1. External factors Flashcards
Material Deprivation
This theory argues that poorer pupils fail at school because they come from environments that are deficient in certain factors which are important in education.
Material Deprivation
- Low income: lack of educational toys, books, trips, internet or ability to afford extra private tutoring.
Cultural Deprivation
This theory suggests that the working class children perform less well academically because they are socialised differently to middle and upper class.
Cognitive development
- Research is closely linked to social class. Working class parents do not engage with and stimulate their children as much as middle class parents.
Linguistic Deprivation
- Quality of language may account for class differences in educational achievement.
- Bernstein (1971) distinguishes between two distinctive linguistic codes
Linguistic Deprivation
- Elaborated codes: involves a wide range of vocabulary and sophisticated language.
- Restricted codes: limited vocabulary and grammar, explanations either verbally or written are not clearly understood compared to elaborate speech which is clear. This often requires for more of a description to make it clear.
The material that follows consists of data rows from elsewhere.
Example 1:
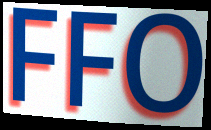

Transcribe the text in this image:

FFO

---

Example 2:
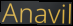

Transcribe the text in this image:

Anavil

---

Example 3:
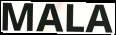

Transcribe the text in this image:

MALA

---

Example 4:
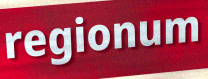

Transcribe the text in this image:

regionum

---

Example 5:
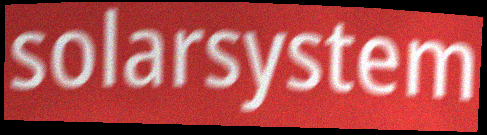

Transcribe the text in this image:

solarsystem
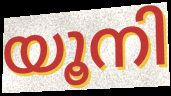
യൂനി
- middle class children can easily change from one code to another, working class children are limited to one code.
Cultural Capital
Marxist Bourdieu (1977), claims for students to do well they need to explain a certain level of cultural capital.
- Two components ‘cutural’ and ‘economic’ capital
Cultural Capital
- Middle Class have higher education success than working class fmailies, because they have a greater ‘quantity’ of cultural capital.
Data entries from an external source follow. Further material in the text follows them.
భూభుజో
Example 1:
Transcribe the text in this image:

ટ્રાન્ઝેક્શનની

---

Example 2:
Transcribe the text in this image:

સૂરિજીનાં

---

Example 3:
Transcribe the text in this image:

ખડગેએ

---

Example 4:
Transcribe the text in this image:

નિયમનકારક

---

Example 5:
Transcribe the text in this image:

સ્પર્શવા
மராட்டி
- According to Bourdieu middle class use their economic capital to convert into educational capital, which benefits the child as they get a good education.
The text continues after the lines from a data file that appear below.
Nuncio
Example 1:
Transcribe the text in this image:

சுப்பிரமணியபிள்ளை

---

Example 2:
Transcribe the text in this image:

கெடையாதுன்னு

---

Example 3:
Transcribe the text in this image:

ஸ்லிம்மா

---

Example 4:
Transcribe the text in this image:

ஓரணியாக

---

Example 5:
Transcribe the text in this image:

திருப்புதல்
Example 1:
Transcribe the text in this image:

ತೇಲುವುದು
Subculture (values and attitudes)
- Sugarmann (1970) argues different social classes have different attitudes and values towards education.
- Middle class parents value education in a way in which underpins educational success and that working class values are different from those of the middle class.
Evaluation: Cognitive Development
Supports research study - A longitudinal study, 2007 Institute of Education, found that the ‘home learning’ climate strongly predicts a child’s intellectual development by the age of ten, suggests that upper and middle class parents stimulate and engage more in terms of dialogue and play than working class children.
Poverty - Working class students may drop out of education earlier because their parents earn a low income rather than because of a lack of motivation and parental encouragement.
Evaluation: Linguistic Deprivation
Supports research evidence - National child development study, found that the parents social class was strongly related to the child’s reading attainment at the age of 7, with significant different reading abilities between working class and middle class children.
Just different - Labov (1973) criticises the linguistic deprivation explanation as a reason for differences in education achievement
Language distinction too simple - Gaine and George (1999) argue that Bernstein’s language distinction is too simplistic, difficult to make generalisations about working and middle class families because they use language in variety of ways.